Um Poema ao Acaso; Comigo me desavim Sá de Miranda


Comigo me desavim


Comigo me desavim
Sou posto em todo o perigo:
Não posso viver comigo
Nem posso fugir de mim.

Com dor da gente fugia,
Antes que assim crecesse;
Agora já fugiria
De mim, se de mim pudesse.
Que meo espero ou que fim
Do vão trabalho que sigo,
Pois que trago a mim comigo
Tamanho inimigo de mim?

Sá de Miranda
1481-1558
***
Nota: Este poema de Sá de Miranda antecipa em quatro séculos, segundo o meu ponto de vista, o estilo modernista da poesia portuguesa dos anos vinte da centúria passada, já que explora a perspectiva introspectiva (que é diferente da do modelo intimista e sentimental que percorre, sob a influência das sucessivas escolas literárias, toda a poesia portuguesa desde a época dos Cancioneiros até à actualidade). Mais nenhum poeta, antes dos modernistas do século vinte, fez uma incursão no modelo introspectivo, tal como o fez Sá de Miranda neste poema. Diria que, ao lê-lo, se é recorrentemente transportado para o estilo de alguns poemas de Pessoa e de Sá-Carneiro.

> [AÇÕES A REALIZAR]
**a.** Repita, no excerto sobre «Comigo me desavim», o trecho que vai de "Com dor da gente" até "inimigo de mim?", este incluído.
**b.** Dê a continuação do excerto sobre «Comigo me desavim», começando logo após a última frase apresentada.

> [REGISTOS FORNECIDOS]
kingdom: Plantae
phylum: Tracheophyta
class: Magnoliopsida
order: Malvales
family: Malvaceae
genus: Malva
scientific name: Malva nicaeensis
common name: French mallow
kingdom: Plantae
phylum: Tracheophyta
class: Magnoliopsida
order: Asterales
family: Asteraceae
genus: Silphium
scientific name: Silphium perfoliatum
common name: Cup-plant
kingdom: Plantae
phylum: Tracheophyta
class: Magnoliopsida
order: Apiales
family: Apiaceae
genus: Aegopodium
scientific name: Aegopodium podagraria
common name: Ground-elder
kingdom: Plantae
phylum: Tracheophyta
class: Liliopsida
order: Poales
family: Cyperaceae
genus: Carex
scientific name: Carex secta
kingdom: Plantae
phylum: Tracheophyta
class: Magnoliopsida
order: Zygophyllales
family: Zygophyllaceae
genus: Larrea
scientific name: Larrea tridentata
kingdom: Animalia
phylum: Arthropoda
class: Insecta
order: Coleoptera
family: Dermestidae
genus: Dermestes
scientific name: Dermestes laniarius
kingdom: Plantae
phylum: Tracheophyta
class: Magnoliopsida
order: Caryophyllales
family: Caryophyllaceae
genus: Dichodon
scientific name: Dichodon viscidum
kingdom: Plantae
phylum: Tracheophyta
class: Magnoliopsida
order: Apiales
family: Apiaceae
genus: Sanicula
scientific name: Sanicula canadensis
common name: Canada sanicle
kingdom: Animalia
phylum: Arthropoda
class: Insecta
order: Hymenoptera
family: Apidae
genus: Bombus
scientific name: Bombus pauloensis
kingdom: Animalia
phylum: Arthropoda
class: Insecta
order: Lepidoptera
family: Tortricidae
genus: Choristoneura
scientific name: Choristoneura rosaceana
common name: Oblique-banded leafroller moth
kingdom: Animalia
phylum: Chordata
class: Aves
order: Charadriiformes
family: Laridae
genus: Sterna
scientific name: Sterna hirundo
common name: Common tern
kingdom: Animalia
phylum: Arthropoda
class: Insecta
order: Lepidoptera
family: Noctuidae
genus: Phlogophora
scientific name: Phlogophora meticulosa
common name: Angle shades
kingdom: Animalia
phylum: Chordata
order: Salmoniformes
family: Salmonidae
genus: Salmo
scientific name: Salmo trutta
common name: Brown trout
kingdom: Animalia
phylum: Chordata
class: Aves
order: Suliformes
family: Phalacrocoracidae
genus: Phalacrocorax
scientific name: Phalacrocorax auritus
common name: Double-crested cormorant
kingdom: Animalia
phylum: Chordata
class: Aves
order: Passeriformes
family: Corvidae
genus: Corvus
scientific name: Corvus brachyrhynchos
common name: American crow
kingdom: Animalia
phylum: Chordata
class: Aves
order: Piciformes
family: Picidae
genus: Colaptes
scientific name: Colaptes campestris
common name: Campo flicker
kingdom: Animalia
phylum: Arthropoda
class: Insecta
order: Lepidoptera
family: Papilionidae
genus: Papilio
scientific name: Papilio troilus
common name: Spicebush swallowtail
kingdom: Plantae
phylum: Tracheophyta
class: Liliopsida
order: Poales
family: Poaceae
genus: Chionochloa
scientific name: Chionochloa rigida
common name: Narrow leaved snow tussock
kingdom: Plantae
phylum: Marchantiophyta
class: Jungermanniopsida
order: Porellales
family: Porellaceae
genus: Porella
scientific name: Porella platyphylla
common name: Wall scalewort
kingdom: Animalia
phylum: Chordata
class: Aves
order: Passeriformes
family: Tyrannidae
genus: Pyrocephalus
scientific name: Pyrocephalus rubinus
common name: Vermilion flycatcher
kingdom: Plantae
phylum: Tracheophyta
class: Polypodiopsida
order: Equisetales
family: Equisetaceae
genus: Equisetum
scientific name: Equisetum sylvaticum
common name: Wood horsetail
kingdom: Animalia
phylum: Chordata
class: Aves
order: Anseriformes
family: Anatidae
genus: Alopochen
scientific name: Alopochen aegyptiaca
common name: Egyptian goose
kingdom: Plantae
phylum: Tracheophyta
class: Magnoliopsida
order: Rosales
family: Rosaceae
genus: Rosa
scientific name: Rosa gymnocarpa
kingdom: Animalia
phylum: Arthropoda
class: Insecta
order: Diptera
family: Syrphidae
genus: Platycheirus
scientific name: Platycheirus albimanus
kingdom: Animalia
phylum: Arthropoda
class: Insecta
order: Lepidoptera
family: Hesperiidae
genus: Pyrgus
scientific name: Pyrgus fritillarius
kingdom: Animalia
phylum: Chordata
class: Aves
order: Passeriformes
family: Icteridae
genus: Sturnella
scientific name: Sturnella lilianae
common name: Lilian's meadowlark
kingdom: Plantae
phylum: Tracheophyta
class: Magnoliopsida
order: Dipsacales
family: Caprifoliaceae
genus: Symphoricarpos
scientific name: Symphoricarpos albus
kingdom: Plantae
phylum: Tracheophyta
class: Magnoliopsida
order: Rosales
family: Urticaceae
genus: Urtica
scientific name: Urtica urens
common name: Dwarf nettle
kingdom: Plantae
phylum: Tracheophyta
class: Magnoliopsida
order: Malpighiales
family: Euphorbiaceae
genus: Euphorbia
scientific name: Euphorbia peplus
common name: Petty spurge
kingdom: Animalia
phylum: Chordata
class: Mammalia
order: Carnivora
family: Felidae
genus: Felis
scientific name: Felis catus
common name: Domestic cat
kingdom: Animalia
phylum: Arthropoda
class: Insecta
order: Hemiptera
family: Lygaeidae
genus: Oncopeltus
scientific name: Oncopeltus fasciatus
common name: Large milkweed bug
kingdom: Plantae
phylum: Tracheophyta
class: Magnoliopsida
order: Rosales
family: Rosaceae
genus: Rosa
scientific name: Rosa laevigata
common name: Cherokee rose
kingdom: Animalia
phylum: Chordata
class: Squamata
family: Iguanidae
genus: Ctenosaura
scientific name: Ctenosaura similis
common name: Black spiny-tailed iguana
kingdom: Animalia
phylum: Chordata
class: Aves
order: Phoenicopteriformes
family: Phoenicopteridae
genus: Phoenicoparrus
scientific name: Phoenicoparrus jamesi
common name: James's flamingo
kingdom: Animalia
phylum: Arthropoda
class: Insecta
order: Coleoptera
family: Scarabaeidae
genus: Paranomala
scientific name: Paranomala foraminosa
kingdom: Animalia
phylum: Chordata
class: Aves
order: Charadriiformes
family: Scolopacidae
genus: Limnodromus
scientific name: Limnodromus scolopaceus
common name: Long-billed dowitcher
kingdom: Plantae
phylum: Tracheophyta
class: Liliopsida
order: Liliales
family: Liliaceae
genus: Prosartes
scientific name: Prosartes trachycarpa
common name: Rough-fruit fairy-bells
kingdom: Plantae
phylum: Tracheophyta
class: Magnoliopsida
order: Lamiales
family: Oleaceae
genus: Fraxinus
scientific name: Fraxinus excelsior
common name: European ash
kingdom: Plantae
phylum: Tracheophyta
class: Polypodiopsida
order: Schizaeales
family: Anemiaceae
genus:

> [RESULTADOS DAS TAREFAS]
**a.**
Com dor da gente fugia,
Antes que assim crecesse;
Agora já fugiria
De mim, se de mim pudesse.
Que meo espero ou que fim
Do vão trabalho que sigo,
Pois que trago a mim comigo
Tamanho inimigo de mim?

**b.**
Bem, mas isto é uma opinião muito pessoal que poderá vir a admitir, naturalmente, todas as reservas a quem, habilitado e credenciado com mais conhecimentos, possa melhor ajuizar da sua validade. No entanto, o que já transcende qualquer interpretação subjectiva e prescinde do aval de outros juízos, é a afirmação, que pode ser recolhida em qualquer História da Literatura Portuguesa, de que Sá de Miranda se encontra, por mérito próprio, na Galeria dos Príncipes da Poesia Portuguesa, ombreando nesse estatuto com Camões e Pessoa, entre outros. Foi ele que, após uma visita a Itália, na década de vinte de Quinhentos, e onde o revolucionário movimento do Renascimento moldava o novo Homem, negando e renegando a escuridão medieval, trouxe a nova “escola literária” para Portugal. Dele disse Almeida Garrett que “filosofou com as musas e poetizou com a filosofia”, afirmação esta que define com exactidão as características da sua poesia, cujo brilho não foi ofuscado pela ingratidão do velho e embrutecido Portugal da sua época, desgraça esta que, posteriormente, também perseguiu Camões, Damião de Góis, padre António Vieira e António José da Silva (O Judeu). Apenas lhe valeu a amizade de D. João III e a do infante D. Luís. Desgostoso com o bafio da corte, onde já medrava, ameaçador, o monstro maligno da sanha persecutória do espírito inquisitorial, escolheu o exílio, numa sua propriedade no Minho, onde continuou, até à sua morte, a sua fecunda obra literária.